With the images left out, print all of the records below exactly.
--- EXTRACTED DATA ---
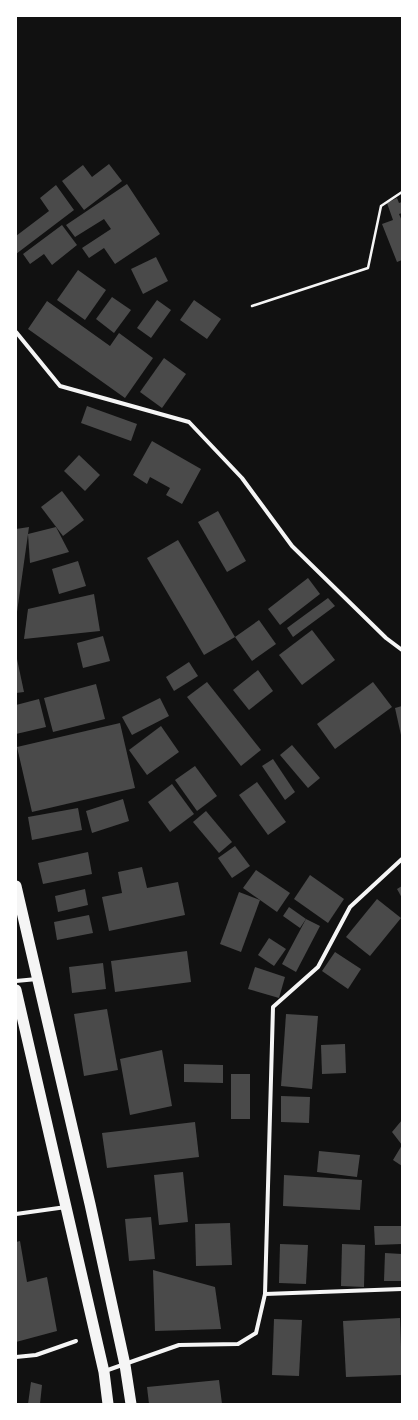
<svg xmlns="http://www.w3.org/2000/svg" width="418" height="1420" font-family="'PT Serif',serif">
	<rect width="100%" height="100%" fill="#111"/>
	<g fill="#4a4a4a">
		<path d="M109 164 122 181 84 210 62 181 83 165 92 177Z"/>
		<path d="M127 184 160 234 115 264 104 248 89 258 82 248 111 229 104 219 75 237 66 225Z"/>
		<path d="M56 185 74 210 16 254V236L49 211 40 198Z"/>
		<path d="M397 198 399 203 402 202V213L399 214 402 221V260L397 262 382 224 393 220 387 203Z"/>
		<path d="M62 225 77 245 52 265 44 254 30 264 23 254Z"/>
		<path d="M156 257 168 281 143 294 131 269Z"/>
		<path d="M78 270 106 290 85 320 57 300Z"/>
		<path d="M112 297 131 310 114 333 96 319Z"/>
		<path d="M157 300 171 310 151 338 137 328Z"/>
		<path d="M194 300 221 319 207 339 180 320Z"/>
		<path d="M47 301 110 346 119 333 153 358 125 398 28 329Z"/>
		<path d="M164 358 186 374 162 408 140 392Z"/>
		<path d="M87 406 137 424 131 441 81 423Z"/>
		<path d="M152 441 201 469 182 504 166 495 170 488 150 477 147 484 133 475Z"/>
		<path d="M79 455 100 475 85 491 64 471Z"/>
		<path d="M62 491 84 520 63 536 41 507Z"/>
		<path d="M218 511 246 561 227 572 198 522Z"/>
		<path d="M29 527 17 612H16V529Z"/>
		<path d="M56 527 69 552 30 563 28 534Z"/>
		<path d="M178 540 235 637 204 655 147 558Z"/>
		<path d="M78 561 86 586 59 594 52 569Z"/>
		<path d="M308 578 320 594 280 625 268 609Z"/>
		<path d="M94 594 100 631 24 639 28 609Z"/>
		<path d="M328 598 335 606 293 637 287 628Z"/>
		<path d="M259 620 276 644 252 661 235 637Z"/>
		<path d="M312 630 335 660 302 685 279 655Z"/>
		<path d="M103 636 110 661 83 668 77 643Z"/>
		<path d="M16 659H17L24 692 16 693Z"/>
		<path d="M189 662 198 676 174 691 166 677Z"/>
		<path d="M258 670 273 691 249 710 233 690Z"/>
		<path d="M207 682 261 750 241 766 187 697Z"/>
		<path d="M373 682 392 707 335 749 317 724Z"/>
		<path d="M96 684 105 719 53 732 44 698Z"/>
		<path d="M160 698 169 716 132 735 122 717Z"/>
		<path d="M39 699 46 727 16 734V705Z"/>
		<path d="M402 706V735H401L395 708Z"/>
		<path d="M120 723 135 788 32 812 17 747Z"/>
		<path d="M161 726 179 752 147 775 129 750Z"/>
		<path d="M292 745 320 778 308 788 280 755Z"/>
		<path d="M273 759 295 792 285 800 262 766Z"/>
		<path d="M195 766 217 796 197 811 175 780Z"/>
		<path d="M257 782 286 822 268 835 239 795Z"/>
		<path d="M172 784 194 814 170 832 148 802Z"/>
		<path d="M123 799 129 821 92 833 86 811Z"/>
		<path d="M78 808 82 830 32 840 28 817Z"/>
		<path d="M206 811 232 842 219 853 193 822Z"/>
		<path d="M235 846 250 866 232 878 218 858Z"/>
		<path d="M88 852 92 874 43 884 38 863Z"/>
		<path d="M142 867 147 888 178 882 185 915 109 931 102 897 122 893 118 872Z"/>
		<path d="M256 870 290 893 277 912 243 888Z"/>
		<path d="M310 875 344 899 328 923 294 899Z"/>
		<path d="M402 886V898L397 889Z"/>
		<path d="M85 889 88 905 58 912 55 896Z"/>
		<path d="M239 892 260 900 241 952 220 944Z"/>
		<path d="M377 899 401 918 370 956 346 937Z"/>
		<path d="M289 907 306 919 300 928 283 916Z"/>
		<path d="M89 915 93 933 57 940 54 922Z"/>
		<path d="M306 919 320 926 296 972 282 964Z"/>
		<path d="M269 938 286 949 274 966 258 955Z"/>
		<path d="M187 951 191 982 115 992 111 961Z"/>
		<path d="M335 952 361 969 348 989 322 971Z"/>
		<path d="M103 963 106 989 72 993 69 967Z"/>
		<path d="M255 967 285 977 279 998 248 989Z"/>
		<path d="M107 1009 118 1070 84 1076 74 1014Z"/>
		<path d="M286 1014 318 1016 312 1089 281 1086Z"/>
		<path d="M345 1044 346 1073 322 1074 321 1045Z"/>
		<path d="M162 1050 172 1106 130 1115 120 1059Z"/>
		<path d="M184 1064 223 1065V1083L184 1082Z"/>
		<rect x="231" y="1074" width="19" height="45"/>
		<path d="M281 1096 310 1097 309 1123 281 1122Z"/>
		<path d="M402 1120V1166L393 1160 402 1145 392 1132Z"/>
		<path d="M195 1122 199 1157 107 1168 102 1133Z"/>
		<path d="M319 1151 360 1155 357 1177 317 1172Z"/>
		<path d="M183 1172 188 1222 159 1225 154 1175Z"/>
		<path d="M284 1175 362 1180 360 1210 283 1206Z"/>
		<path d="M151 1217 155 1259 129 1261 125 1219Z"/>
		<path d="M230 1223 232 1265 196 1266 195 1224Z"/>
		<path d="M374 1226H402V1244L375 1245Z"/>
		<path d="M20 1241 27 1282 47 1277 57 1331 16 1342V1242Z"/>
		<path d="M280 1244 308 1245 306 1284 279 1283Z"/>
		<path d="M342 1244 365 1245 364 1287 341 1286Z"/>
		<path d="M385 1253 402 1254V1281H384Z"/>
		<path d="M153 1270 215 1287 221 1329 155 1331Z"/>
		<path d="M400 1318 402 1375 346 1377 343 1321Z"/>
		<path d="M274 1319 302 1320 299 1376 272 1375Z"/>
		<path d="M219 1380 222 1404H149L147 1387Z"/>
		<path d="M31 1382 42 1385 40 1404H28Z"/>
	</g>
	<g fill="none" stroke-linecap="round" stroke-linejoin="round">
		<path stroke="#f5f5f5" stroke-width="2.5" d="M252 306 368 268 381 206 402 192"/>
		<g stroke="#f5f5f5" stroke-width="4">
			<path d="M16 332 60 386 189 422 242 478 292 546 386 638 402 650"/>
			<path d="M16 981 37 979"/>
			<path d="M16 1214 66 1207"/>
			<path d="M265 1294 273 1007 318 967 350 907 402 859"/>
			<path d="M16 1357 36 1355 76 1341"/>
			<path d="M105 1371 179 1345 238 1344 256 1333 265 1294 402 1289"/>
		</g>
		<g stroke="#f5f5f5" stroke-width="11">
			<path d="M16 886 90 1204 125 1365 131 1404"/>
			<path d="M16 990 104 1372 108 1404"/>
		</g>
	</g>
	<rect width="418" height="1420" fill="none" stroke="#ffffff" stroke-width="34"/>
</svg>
---
→ EXERCISE RESULT:
<svg xmlns="http://www.w3.org/2000/svg" width="418" height="1420" font-family="'PT Serif',serif">
	<rect width="100%" height="100%" fill="#111"/>
	<g fill="#4a4a4a">
		<path d="M109 164 122 181 84 210 62 181 83 165 92 177Z"/>
		<path d="M127 184 160 234 115 264 104 248 89 258 82 248 111 229 104 219 75 237 66 225Z"/>
		<path d="M56 185 74 210 16 254V236L49 211 40 198Z"/>
		<path d="M397 198 399 203 402 202V213L399 214 402 221V260L397 262 382 224 393 220 387 203Z"/>
		<path d="M62 225 77 245 52 265 44 254 30 264 23 254Z"/>
		<path d="M156 257 168 281 143 294 131 269Z"/>
		<path d="M78 270 106 290 85 320 57 300Z"/>
		<path d="M112 297 131 310 114 333 96 319Z"/>
		<path d="M157 300 171 310 151 338 137 328Z"/>
		<path d="M194 300 221 319 207 339 180 320Z"/>
		<path d="M47 301 110 346 119 333 153 358 125 398 28 329Z"/>
		<path d="M164 358 186 374 162 408 140 392Z"/>
		<path d="M87 406 137 424 131 441 81 423Z"/>
		<path d="M152 441 201 469 182 504 166 495 170 488 150 477 147 484 133 475Z"/>
		<path d="M79 455 100 475 85 491 64 471Z"/>
		<path d="M62 491 84 520 63 536 41 507Z"/>
		<path d="M218 511 246 561 227 572 198 522Z"/>
		<path d="M29 527 17 612H16V529Z"/>
		<path d="M56 527 69 552 30 563 28 534Z"/>
		<path d="M178 540 235 637 204 655 147 558Z"/>
		<path d="M78 561 86 586 59 594 52 569Z"/>
		<path d="M308 578 320 594 280 625 268 609Z"/>
		<path d="M94 594 100 631 24 639 28 609Z"/>
		<path d="M328 598 335 606 293 637 287 628Z"/>
		<path d="M259 620 276 644 252 661 235 637Z"/>
		<path d="M312 630 335 660 302 685 279 655Z"/>
		<path d="M103 636 110 661 83 668 77 643Z"/>
		<path d="M16 659H17L24 692 16 693Z"/>
		<path d="M189 662 198 676 174 691 166 677Z"/>
		<path d="M258 670 273 691 249 710 233 690Z"/>
		<path d="M207 682 261 750 241 766 187 697Z"/>
		<path d="M373 682 392 707 335 749 317 724Z"/>
		<path d="M96 684 105 719 53 732 44 698Z"/>
		<path d="M160 698 169 716 132 735 122 717Z"/>
		<path d="M39 699 46 727 16 734V705Z"/>
		<path d="M402 706V735H401L395 708Z"/>
		<path d="M120 723 135 788 32 812 17 747Z"/>
		<path d="M161 726 179 752 147 775 129 750Z"/>
		<path d="M292 745 320 778 308 788 280 755Z"/>
		<path d="M273 759 295 792 285 800 262 766Z"/>
		<path d="M195 766 217 796 197 811 175 780Z"/>
		<path d="M257 782 286 822 268 835 239 795Z"/>
		<path d="M172 784 194 814 170 832 148 802Z"/>
		<path d="M123 799 129 821 92 833 86 811Z"/>
		<path d="M78 808 82 830 32 840 28 817Z"/>
		<path d="M206 811 232 842 219 853 193 822Z"/>
		<path d="M235 846 250 866 232 878 218 858Z"/>
		<path d="M88 852 92 874 43 884 38 863Z"/>
		<path d="M142 867 147 888 178 882 185 915 109 931 102 897 122 893 118 872Z"/>
		<path d="M256 870 290 893 277 912 243 888Z"/>
		<path d="M310 875 344 899 328 923 294 899Z"/>
		<path d="M402 886V898L397 889Z"/>
		<path d="M85 889 88 905 58 912 55 896Z"/>
		<path d="M239 892 260 900 241 952 220 944Z"/>
		<path d="M377 899 401 918 370 956 346 937Z"/>
		<path d="M289 907 306 919 300 928 283 916Z"/>
		<path d="M89 915 93 933 57 940 54 922Z"/>
		<path d="M306 919 320 926 296 972 282 964Z"/>
		<path d="M269 938 286 949 274 966 258 955Z"/>
		<path d="M187 951 191 982 115 992 111 961Z"/>
		<path d="M335 952 361 969 348 989 322 971Z"/>
		<path d="M103 963 106 989 72 993 69 967Z"/>
		<path d="M255 967 285 977 279 998 248 989Z"/>
		<path d="M107 1009 118 1070 84 1076 74 1014Z"/>
		<path d="M286 1014 318 1016 312 1089 281 1086Z"/>
		<path d="M345 1044 346 1073 322 1074 321 1045Z"/>
		<path d="M162 1050 172 1106 130 1115 120 1059Z"/>
		<path d="M184 1064 223 1065V1083L184 1082Z"/>
		<rect x="231" y="1074" width="19" height="45"/>
		<path d="M281 1096 310 1097 309 1123 281 1122Z"/>
		<path d="M402 1120V1166L393 1160 402 1145 392 1132Z"/>
		<path d="M195 1122 199 1157 107 1168 102 1133Z"/>
		<path d="M319 1151 360 1155 357 1177 317 1172Z"/>
		<path d="M183 1172 188 1222 159 1225 154 1175Z"/>
		<path d="M284 1175 362 1180 360 1210 283 1206Z"/>
		<path d="M151 1217 155 1259 129 1261 125 1219Z"/>
		<path d="M230 1223 232 1265 196 1266 195 1224Z"/>
		<path d="M374 1226H402V1244L375 1245Z"/>
		<path d="M20 1241 27 1282 47 1277 57 1331 16 1342V1242Z"/>
		<path d="M280 1244 308 1245 306 1284 279 1283Z"/>
		<path d="M342 1244 365 1245 364 1287 341 1286Z"/>
		<path d="M385 1253 402 1254V1281H384Z"/>
		<path d="M153 1270 215 1287 221 1329 155 1331Z"/>
		<path d="M400 1318 402 1375 346 1377 343 1321Z"/>
		<path d="M274 1319 302 1320 299 1376 272 1375Z"/>
		<path d="M219 1380 222 1404H149L147 1387Z"/>
		<path d="M31 1382 42 1385 40 1404H28Z"/>
	</g>
	<g fill="none" stroke-linecap="round" stroke-linejoin="round">
		<path stroke="#f5f5f5" stroke-width="2.5" d="M252 306 368 268 381 206 402 192"/>
		<g stroke="#f5f5f5" stroke-width="4">
			<path d="M16 332 60 386 189 422 242 478 292 546 386 638 402 650"/>
			<path d="M16 981 37 979"/>
			<path d="M16 1214 66 1207"/>
			<path d="M265 1294 273 1007 318 967 350 907 402 859"/>
			<path d="M16 1357 36 1355 76 1341"/>
			<path d="M105 1371 179 1345 238 1344 256 1333 265 1294 402 1289"/>
		</g>
		<g stroke="#f5f5f5" stroke-width="11">
			<path d="M16 886 90 1204 125 1365 131 1404"/>
			<path d="M16 990 104 1372 108 1404"/>
		</g>
	</g>
	<rect width="418" height="1420" fill="none" stroke="#ffffff" stroke-width="34"/>
</svg>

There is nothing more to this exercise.